Migraines, on the other hand, are not life threatening, although they are, I content, life altering.  This is especially true when they are chronic, which means you get more than a few headaches a week and your headaches prevent you from normal function.  So, we too must partake in our own nasty habits, including regular doctor visits, trying new medications, as they are continually releasing new preventative and abortive medicines for migraine sufferers.  There are also plenty holistic options out there including acupuncture (kinda vampiric), neuro-massage, and herbal therapy.  Make sure you let your doctor know any new treatments that you start.

Going back
There are a few books I've read and movies I've seen where the vampire wants to become mortal again. I've never met a migraineur who doesn't want to give up his or her migraines. And like their undead friends, most migraineurs will pay almost any price to get there.  That is why we try any new drug, any new treatment, this herb that helped our cousin's hairdresser's friend, yoga, green tea, etc.

And if I ever meet some clear skinned, shiny eyed man who promises me my migraines will go away if I just drink a spoonful of a thick red substance, you better believe I would think twice about it*.  And after you've had a tent stake pounded into your eye for 13 days, throwing up until your stomach is so raw you have nothing left to throw up, so you just lie on the bathroom floor waiting to die, you would think twice about it too.

Because getting rid of the migraines would be amazing.

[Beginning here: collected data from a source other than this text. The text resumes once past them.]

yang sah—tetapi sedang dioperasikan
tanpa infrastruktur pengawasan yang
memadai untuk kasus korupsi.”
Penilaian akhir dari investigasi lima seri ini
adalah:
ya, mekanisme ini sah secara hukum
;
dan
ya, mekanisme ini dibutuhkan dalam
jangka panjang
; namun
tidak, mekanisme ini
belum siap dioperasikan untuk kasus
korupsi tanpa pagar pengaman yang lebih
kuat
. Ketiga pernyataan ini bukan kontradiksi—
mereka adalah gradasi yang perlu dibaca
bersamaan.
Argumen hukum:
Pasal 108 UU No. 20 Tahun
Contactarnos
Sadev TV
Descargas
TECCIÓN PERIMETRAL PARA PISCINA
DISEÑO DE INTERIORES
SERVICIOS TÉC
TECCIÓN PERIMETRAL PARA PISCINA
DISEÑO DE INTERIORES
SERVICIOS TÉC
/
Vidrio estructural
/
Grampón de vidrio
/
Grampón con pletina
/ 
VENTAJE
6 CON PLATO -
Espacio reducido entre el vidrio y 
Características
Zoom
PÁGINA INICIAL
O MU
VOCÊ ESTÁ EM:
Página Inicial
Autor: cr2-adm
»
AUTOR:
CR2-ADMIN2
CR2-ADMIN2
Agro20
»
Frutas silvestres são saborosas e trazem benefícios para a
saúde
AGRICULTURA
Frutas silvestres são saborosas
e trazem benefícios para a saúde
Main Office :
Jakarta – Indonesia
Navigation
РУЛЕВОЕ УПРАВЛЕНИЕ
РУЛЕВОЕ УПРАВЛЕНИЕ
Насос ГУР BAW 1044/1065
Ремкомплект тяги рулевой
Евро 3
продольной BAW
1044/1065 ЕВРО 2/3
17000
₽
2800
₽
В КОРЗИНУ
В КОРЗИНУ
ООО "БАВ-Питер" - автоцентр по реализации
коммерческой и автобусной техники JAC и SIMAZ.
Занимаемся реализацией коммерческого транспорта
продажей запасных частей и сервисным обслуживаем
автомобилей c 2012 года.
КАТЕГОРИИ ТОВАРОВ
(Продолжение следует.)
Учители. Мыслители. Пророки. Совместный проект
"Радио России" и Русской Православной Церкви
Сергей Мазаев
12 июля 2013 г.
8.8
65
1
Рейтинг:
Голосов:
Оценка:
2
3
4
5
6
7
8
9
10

But having fangs.  Now that would be epic.
*Before all of my sweet Christian friends get angry, know that this post was written in good fun.  I don't actually believe in vampires.  I don't desire to become a vampire, and I am not teaching my children that they should wish that vampires would come make mommy's head feel better.  This is my sense of humor, otherwise known as my coping mechanism.  I think when God allows us a time of suffering, he also allows us a time of laughter.  I've been sad long enough.  Time to laugh.


  1. Ah, my migraine twin! I like that we now have a name for our breed -- the migraineur. It makes it sound so much more classy than those flaky, grumpy, whiney headache people. Sounds like we might hang around in cafes and drink absinthe -- which I sooo would if I thought it would help the headaches...

  2. We should definitely do more hanging around in cafes. I seem to recall both of us having far fewer headaches during the days we spent on the roof of Cool Beans. Coincidence? I think not.